AusGroup has recorded a 37.5% fall in net profit attributable to equity holders for the three months ending March 31 (3Q FY2010) to A$2.6 million ($3.3 million).
Revenue for 3Q decreased by 15.8% to A$83.8 million mainly due to the continued impact of lower activity levels in the group’s manufacturing and fabrication segments in Australia and Singapore and the construction segment in Australia. Delays in projects by some clients further contributed to the lower revenues registered during the quarter.
The acquisition of Modern Access Services (MAS) was completed in Q4 FY2009. MAS registered revenue of A$15.8 million for 3Q FY2010compared with A$14 million for 2Q FY2010 and A$9.9 million for 1Q FY2010.
As at March 31, AusGroup has an order book of A$456 million and cash and cash equivalents of A$30.5 million.

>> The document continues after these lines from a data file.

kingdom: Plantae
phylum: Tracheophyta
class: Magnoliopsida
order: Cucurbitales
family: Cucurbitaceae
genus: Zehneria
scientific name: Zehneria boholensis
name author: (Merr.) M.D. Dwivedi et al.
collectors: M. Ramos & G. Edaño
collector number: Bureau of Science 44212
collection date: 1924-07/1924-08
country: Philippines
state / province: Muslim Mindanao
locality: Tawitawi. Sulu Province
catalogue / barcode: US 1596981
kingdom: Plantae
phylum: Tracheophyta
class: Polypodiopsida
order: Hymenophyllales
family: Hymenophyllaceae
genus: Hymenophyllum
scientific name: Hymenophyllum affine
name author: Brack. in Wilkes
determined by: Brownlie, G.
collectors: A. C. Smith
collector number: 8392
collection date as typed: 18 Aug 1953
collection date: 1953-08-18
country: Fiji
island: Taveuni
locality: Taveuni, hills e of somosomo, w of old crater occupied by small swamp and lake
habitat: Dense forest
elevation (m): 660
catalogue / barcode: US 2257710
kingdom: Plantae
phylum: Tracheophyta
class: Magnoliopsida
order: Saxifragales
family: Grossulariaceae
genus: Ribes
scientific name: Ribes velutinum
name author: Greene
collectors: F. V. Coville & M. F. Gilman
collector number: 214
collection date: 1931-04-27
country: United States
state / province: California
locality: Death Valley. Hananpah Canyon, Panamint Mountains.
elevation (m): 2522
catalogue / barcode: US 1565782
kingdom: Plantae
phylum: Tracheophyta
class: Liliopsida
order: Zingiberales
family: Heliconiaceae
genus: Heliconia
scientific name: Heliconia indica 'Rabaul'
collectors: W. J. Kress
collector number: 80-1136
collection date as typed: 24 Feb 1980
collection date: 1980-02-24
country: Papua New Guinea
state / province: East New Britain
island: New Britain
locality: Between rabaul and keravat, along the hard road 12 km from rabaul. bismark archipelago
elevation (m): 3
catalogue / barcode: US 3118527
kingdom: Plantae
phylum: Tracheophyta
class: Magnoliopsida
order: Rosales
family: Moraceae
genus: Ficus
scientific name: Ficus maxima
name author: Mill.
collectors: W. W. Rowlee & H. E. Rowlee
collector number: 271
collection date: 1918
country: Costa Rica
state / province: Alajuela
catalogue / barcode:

As for the outlook of the Australian oil and gas markets, the group believes that over the next 12 months, demand for its Australian-based services will improve, driven largely by Western Australian LNG and oil and gas project developments. The group expects margins to remain at normal levels driven by the strong demand outlook on the back of Western Australian LNG.
The AusGroup also says it continues to see a steady but slow improvement in the Western Australian mineral resources sector but the expected recovery is taking longer than previously anticipated.